*DOCUMENT SECTION*
»»

Flash and JavaScript are required for this feature.

Download the video from Internet Archive.

## Description

Professor Strang describes in detail orthogonal vectors and matrices and subspaces. He explains Gram-Schmidt orthogonalization, as well as the Least Squares method for line fitting and non-square matrices.

**Slides Used in this Video:** Slides 15 through 19

**Instructor:** Gilbert Strang

Part 3: Orthogonal Vectors

GILBERT STRANG: OK, ready for part three of this vision of linear algebra. So the key word in part three is orthogonal, which again means perpendicular. So we have perpendicular vectors. We can imagine those.

We have something called orthogonal matrices. That's when-- I've got one here. An orthogonal matrix is when we have these columns. I'm always going to use the letter Q for an orthogonal matrix. And I look at its columns, and every column is perpendicular to every other column.

So I don't just have two perpendicular vectors going like this. I have n of them because I'm in n dimensions. And you just imagine xyz axes or xyzw axes, go up to 4D for relativity, go up to 8D for string theory, 8 dimensions. We just have vectors. After all, it's just this row of numbers or a column of numbers.

And we can decide when things are perpendicular by that test. Like say the test for Q1 to be perpendicular to Qn is that row times that column. When I say times, I mean dot product, multiply every pair. Q1 transpose Qn gives that 0 up there. So the columns are perpendicular. And those matrices are the best to compute with. And again, they're called Q.

And one way to, a quick matrix way, because there's always a matrix way to explain something, and you'll see how quick it is here. This business of having columns that are perpendicular to each other, and actually, I'm going to make those lengths of all those column vectors all 1, just to sort of normalize it. Then all that's expressed by, if I multiply Q transpose by Q, I'm taking all those dot products, and I'm getting 1s when it's Q against itself. And I'm getting 0s when it's one 1 Q versus another Q.

««

*SUPPLIED INFORMATION*
»»

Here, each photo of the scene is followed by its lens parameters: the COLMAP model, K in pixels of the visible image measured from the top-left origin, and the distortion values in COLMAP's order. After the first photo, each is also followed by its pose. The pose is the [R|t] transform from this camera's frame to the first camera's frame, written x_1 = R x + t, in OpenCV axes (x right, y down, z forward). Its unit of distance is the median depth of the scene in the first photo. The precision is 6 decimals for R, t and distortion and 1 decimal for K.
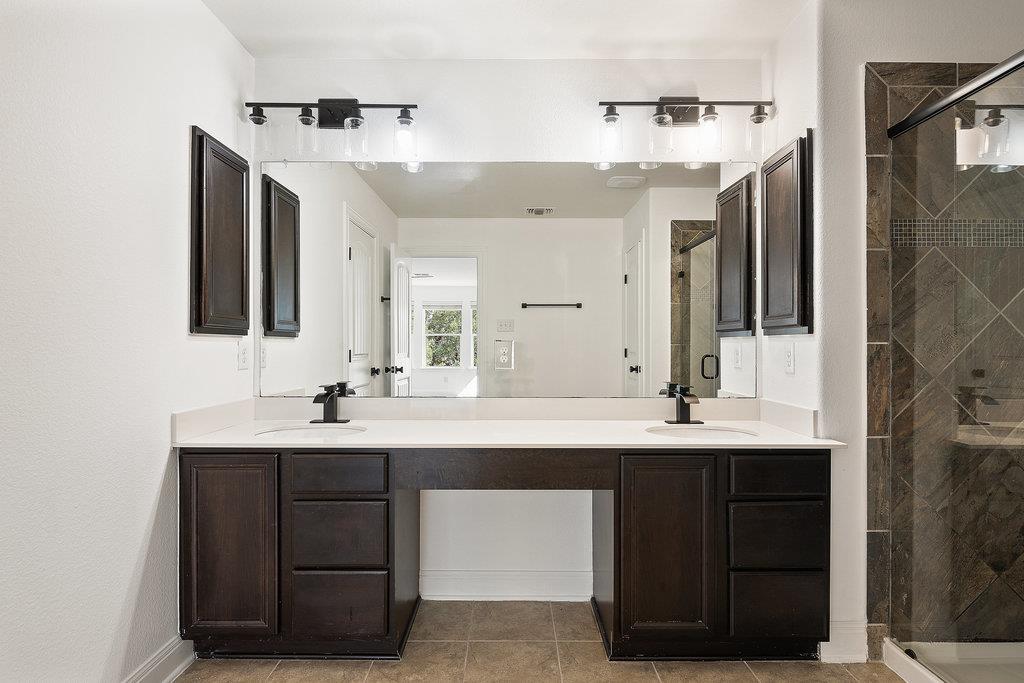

««

*WHAT TO WORK ON*
a. From the Description section of the lecture page on orthogonal vectors, list each topic that Professor Strang is said to describe or explain.
b. Rewrite the lecture page on orthogonal vectors from "Flash and JavaScript" up to and including "and non-square matrices.", putting "Dr. Strang" in place of "Professor Strang".
c. Carry the lecture transcript on orthogonal vectors forward from the last sentence shown.

*EXERCISE RESPONSES*
a.
- Orthogonal vectors
- Orthogonal matrices
- Orthogonal subspaces
- Gram-Schmidt orthogonalization
- The Least Squares method for line fitting
- The Least Squares method for non-square matrices

b.
Flash and JavaScript are required for this feature.

Download the video from Internet Archive.

## Description

Dr. Strang describes in detail orthogonal vectors and matrices and subspaces. He explains Gram-Schmidt orthogonalization, as well as the Least Squares method for line fitting and non-square matrices.

c.
And again, just think of three perpendicular axes. Those directions are the Q1, Q2, Q3. OK? So we really want to compute with those. Here's an example. Well, that has just two perpendicular axes. I didn't have space for the third one.

So do you see that those two columns are perpendicular? Again, what does that mean? I take the dot product. Minus 1 times 2, 2. 2 times minus 1, another minus 2. So I'm up to minus 4 at this point. And then 2 times 2 gives a plus 4. So it all washes out to 0.

And why is that 1/3 there? Why is that? That's so that these vectors will have length 1. There will be unit vectors. Yeah, and how do I figure, the length of a vector, just while we're at it?

I take 1 squared or minus 1 squared gives me 1. 2 squared and 2 squared, I take the dot product with itself. So minus 1 squared, 2 squared, and 2 squared, that adds up to 9. The square root of 9 is the length. I'm just doing Pythagoras here.

There is one side of a triangle. Here is a second side of a triangle. It's a right triangle because that vector is perpendicular to that one. It's in 3D because they have three components. And I didn't write a third direction. And their length one vectors because just that's how when I compute the length and remember about the 1/3, which is put in there to give a length 1. So OK.

So these matrices are with Q transpose times Q equal I. That again, that's the matrix shorthand for all I've just said. And those matrices are the best because they don't change the length of anything. You don't have blow up. You don't have going to 0.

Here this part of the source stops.